- Things to do:
a: Answer these questions from the River and Mercantile passage:
(i) By approximately how much did outflows and stock market falls reduce revenues, on an annualized basis, between acquisition and the financial year end 2022?
(ii) What was the initial annualized cost base when the acquisition was announced in January 2022?
(iii) What loss after interest and tax did the Group make for the year?
b: Give back, word for word, the part of the River and Mercantile passage starting at "Our mission to" and ending at "the coming year.".

- Extracted text:
------------------------------

River and Mercantile has been exposed to the full force of those
challenges. Revenues in the River and Mercantile Group have been
impacted by both market conditions generally and by resulting
client outflows, as clients typically reduced equity exposure.
While wholesale business outflows are lighter than they might have
been when compared to the experience of many of our competitors,
taken together with stock market falls they nonetheless impacted
revenues negatively by approximately GBP2m between acquisition and
the financial year end 2022, on an annualised basis. Stockmarkets
continued to exert downward pressure on revenues going into the new
financial year.
Our mission to improve and grow otherwise attractive asset
management businesses began with tackling an initial cost base of
GBP32m of annualised costs at the point of announcing our
acquisition in January 2022. This was cut aggressively to GBP22.5m
in annualised costs by the financial year end 2022, after adjusting
for pipeline committed savings. Nonetheless, it was the principal
driver of the loss made by the Group of GBP9m after interest and
tax for the year. An aggressive assault on continuing costs is
on-going and remains a key focus of the coming year.

------------------------------

Collected data
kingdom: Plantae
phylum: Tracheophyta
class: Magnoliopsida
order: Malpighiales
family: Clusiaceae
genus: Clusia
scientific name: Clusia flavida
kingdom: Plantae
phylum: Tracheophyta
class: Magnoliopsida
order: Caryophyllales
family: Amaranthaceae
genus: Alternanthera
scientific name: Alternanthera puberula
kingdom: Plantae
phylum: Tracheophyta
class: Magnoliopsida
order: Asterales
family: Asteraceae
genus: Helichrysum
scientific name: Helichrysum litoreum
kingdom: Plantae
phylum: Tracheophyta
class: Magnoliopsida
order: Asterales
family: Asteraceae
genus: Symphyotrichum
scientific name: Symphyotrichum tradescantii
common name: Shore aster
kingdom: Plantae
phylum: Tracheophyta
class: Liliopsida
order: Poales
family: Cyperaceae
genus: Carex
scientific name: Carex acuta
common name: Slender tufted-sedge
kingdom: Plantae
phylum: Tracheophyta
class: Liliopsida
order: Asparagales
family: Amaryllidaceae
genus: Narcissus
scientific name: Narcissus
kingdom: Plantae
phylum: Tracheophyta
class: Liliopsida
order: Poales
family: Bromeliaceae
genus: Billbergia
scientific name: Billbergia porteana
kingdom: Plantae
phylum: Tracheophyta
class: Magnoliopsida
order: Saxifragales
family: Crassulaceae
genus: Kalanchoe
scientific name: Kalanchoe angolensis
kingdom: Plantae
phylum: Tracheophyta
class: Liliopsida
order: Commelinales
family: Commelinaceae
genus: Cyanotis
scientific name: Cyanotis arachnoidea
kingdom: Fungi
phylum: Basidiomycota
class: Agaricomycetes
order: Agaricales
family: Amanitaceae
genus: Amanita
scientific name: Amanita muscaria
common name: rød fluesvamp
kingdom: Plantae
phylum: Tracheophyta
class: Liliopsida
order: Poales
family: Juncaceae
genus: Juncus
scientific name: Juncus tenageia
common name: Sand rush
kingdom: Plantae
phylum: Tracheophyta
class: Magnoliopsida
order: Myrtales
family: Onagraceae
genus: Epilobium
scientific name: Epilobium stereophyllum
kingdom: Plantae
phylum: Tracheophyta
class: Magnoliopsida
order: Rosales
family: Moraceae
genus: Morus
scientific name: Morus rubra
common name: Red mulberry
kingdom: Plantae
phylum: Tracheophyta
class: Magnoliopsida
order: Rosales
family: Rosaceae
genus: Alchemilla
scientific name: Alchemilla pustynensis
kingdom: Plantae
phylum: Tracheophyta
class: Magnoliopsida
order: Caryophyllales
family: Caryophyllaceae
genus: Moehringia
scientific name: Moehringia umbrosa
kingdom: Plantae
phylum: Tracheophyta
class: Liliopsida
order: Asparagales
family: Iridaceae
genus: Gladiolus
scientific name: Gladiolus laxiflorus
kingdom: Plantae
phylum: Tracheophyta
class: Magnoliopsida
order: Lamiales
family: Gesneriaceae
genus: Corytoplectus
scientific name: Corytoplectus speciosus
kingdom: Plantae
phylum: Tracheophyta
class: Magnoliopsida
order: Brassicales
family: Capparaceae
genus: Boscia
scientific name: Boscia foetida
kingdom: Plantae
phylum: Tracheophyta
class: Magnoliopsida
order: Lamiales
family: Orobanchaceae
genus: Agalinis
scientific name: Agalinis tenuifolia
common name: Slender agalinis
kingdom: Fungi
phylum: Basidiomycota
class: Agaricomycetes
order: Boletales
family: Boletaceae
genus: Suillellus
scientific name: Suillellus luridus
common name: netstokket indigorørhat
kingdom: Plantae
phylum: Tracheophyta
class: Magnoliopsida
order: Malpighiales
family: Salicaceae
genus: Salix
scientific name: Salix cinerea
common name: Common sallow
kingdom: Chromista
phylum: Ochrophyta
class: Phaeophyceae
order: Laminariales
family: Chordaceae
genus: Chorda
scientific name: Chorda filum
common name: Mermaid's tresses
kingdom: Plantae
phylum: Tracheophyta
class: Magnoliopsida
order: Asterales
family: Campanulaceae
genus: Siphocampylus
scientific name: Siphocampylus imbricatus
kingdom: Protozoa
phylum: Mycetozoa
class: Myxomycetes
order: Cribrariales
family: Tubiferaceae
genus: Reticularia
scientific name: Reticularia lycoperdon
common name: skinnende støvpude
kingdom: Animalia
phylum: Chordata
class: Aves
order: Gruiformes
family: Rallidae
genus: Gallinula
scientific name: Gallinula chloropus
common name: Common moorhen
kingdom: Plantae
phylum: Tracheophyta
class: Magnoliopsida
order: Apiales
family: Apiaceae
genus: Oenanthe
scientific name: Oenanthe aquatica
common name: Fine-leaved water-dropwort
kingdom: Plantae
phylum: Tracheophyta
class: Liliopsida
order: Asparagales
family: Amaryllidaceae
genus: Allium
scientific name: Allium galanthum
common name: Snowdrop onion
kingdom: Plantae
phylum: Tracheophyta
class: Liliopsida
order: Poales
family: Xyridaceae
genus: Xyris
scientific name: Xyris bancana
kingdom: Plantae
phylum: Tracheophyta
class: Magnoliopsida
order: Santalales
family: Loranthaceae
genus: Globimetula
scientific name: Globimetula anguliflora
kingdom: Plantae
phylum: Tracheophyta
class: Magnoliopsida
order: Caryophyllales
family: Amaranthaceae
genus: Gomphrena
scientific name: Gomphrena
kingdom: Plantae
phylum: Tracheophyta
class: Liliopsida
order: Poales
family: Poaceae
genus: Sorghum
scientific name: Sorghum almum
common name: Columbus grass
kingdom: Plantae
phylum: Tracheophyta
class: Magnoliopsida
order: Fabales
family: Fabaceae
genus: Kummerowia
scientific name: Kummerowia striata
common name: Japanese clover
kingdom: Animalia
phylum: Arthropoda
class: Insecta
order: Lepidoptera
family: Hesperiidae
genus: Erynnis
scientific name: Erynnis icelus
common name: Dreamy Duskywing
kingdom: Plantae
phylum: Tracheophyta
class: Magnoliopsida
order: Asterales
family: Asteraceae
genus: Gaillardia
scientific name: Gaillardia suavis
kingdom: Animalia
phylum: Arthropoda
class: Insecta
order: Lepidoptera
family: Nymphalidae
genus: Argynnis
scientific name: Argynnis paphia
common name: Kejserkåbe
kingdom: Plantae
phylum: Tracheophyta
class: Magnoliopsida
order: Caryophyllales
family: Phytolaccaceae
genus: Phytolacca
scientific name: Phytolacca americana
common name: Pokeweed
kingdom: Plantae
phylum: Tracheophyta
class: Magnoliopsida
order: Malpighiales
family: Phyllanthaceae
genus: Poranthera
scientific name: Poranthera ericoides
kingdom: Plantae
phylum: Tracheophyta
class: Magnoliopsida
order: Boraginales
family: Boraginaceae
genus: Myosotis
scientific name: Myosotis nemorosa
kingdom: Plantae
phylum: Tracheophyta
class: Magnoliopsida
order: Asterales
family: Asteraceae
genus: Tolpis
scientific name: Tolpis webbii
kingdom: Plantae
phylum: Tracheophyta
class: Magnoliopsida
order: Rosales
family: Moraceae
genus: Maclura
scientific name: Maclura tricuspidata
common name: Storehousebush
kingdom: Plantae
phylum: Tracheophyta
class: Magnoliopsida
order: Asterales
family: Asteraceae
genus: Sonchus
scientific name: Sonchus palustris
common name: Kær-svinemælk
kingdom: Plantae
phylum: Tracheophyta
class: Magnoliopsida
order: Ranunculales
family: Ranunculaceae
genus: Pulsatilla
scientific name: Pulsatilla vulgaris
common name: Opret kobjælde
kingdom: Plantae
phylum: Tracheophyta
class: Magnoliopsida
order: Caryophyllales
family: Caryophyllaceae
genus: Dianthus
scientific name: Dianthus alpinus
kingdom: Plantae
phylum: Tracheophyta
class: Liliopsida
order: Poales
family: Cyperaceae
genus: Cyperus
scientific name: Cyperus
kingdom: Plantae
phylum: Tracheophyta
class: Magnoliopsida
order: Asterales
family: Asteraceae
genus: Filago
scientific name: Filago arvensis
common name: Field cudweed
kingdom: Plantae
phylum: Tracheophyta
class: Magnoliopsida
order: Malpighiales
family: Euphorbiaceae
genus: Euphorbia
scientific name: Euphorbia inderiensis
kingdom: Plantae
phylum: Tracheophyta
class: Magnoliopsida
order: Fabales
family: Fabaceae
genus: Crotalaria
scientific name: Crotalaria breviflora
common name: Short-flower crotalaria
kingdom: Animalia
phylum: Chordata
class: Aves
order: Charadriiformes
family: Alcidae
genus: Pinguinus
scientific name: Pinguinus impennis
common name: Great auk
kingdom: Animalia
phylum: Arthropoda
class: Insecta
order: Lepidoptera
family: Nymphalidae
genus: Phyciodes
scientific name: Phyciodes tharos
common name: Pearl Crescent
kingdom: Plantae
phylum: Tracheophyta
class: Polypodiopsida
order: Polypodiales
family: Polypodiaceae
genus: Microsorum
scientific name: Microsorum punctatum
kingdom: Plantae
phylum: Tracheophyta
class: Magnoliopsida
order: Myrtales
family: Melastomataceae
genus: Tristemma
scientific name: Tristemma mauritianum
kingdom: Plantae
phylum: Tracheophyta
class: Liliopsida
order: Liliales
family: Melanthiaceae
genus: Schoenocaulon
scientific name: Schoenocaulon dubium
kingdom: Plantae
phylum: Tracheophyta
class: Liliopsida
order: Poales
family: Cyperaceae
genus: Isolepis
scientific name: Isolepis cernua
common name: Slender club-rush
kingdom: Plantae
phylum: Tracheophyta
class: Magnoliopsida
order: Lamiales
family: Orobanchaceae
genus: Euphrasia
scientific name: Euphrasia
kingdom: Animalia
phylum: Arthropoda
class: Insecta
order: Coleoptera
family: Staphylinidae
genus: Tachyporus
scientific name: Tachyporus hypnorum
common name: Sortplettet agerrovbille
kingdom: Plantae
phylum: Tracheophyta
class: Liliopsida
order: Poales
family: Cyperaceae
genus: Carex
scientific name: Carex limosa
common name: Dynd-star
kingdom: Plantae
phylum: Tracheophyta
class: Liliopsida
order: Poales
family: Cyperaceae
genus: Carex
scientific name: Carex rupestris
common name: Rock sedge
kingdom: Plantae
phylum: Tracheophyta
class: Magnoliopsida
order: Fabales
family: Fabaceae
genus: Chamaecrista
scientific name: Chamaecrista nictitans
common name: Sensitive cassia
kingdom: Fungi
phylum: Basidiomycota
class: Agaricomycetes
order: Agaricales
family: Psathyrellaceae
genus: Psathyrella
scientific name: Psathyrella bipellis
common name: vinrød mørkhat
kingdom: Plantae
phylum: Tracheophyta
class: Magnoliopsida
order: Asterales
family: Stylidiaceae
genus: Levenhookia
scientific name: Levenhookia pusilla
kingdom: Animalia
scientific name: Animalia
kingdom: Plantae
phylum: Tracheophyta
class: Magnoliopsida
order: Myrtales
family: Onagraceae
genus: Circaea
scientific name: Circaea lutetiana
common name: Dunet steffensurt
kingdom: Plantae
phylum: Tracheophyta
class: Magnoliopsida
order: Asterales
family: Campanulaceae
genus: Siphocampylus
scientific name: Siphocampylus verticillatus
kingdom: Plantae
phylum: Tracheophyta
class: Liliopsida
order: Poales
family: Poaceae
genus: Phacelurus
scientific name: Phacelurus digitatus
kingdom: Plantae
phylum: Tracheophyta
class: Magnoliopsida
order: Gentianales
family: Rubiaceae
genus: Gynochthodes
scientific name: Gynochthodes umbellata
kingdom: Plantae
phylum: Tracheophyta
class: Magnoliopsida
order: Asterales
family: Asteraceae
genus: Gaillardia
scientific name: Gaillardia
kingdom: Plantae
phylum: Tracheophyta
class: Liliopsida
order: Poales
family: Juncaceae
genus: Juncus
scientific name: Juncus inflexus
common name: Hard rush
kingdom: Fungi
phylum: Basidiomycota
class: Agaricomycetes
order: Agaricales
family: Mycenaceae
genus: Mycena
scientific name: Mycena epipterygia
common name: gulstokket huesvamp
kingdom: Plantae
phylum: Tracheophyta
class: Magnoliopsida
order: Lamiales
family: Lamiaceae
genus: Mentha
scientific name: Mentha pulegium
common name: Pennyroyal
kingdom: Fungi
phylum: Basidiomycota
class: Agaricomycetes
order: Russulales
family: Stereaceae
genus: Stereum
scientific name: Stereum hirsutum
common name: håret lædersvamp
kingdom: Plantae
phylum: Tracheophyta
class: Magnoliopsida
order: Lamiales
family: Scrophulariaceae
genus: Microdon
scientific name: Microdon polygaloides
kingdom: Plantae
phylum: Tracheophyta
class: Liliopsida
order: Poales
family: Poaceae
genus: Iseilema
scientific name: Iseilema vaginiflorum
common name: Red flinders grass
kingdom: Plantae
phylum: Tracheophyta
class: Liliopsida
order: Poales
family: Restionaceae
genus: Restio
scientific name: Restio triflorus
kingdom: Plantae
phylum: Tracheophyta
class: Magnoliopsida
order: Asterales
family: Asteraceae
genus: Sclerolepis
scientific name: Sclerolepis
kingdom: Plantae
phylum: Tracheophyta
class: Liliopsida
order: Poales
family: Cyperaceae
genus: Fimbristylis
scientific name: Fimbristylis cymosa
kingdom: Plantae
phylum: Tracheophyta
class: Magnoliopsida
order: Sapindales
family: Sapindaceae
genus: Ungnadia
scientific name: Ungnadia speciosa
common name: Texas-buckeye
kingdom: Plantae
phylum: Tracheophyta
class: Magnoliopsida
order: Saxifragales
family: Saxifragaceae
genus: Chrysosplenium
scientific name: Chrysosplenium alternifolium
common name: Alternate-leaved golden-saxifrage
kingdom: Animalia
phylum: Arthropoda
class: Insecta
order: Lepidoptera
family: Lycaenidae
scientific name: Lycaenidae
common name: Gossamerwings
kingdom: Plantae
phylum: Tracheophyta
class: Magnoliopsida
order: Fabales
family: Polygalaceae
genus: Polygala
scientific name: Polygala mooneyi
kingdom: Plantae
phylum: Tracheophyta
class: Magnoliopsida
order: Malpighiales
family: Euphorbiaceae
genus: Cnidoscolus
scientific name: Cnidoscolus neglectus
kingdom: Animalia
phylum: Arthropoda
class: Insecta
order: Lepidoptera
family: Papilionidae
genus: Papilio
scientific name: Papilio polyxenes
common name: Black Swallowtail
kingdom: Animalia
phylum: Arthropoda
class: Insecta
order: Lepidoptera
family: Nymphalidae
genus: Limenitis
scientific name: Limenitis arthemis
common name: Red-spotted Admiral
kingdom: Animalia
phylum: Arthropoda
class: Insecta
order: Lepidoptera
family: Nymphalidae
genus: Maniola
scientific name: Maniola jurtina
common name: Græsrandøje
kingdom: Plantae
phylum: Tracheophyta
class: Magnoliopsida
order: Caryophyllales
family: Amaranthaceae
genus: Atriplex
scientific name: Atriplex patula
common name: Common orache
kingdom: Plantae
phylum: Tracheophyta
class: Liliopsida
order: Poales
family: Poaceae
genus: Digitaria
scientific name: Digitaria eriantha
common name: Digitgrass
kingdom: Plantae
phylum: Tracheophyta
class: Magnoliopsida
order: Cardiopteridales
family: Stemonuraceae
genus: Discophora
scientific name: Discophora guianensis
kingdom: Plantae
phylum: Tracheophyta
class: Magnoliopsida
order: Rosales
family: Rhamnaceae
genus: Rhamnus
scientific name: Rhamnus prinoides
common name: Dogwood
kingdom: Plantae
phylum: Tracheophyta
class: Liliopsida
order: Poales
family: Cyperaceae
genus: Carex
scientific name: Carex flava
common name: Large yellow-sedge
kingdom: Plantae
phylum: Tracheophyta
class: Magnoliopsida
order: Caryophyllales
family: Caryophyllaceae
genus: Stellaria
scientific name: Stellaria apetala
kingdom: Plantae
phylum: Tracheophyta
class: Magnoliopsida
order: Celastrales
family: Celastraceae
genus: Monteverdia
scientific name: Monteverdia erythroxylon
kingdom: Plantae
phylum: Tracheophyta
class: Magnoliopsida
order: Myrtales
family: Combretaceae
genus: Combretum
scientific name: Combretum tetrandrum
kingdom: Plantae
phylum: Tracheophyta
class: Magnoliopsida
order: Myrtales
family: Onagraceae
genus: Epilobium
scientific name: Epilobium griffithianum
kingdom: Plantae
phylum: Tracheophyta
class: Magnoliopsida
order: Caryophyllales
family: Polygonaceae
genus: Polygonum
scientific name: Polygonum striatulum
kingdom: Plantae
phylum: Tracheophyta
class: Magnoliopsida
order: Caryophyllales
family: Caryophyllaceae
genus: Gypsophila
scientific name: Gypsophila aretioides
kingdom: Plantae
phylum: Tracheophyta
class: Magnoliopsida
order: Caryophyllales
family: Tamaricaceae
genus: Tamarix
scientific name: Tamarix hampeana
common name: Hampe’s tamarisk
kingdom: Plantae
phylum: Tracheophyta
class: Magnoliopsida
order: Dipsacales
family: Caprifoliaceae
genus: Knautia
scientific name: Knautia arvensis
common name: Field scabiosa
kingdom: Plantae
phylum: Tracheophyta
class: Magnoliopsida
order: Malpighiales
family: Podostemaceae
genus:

------------------------------

- Written responses:
a:
(i) Approximately GBP2m
(ii) GBP32m
(iii) GBP9m

b:
Our mission to improve and grow otherwise attractive asset
management businesses began with tackling an initial cost base of
GBP32m of annualised costs at the point of announcing our
acquisition in January 2022. This was cut aggressively to GBP22.5m
in annualised costs by the financial year end 2022, after adjusting
for pipeline committed savings. Nonetheless, it was the principal
driver of the loss made by the Group of GBP9m after interest and
tax for the year. An aggressive assault on continuing costs is
on-going and remains a key focus of the coming year.